[MATERIAL PROVIDED start]
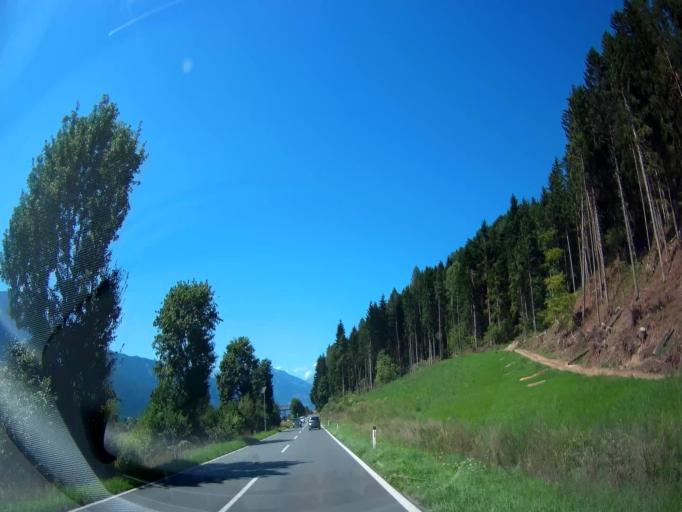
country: AT
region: Carinthia
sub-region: Politischer Bezirk Spittal an der Drau
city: Spittal an der Drau
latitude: 46.8081
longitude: 13.4785
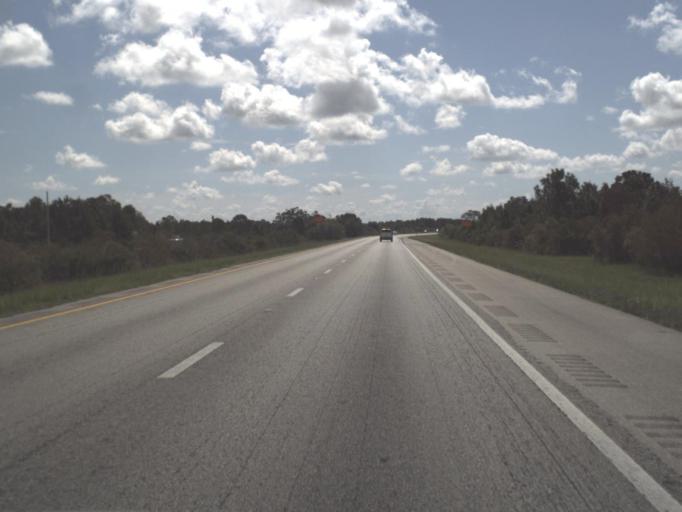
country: US
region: Florida
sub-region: Lee County
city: Suncoast Estates
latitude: 26.7730
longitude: -81.8839
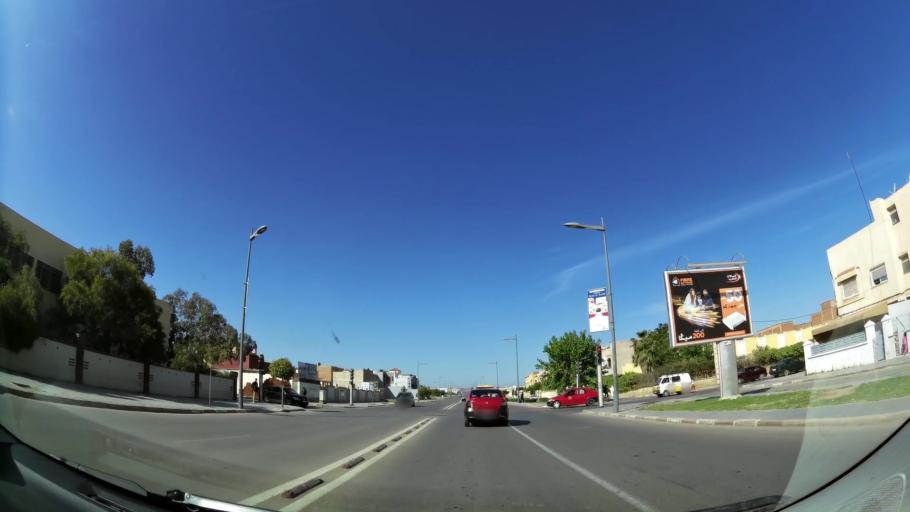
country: MA
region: Oriental
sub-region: Oujda-Angad
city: Oujda
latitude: 34.6700
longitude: -1.9373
[MATERIAL PROVIDED end]
**TASK GOAL:**
Turn all of the data above into a two-column CSV with the headers "query" and "answer", one row per field, putting each field's text and its answer in separate quoted fields with any line breaks replaced by spaces. Leave the pictures out.

**RESULT:**
query,answer
"country:","AT"
"region:","Carinthia"
"sub-region:","Politischer Bezirk Spittal an der Drau"
"city:","Spittal an der Drau"
"latitude:","46.8081"
"longitude:","13.4785"
"country:","US"
"region:","Florida"
"sub-region:","Lee County"
"city:","Suncoast Estates"
"latitude:","26.7730"
"longitude:","-81.8839"
"country:","MA"
"region:","Oriental"
"sub-region:","Oujda-Angad"
"city:","Oujda"
"latitude:","34.6700"
"longitude:","-1.9373"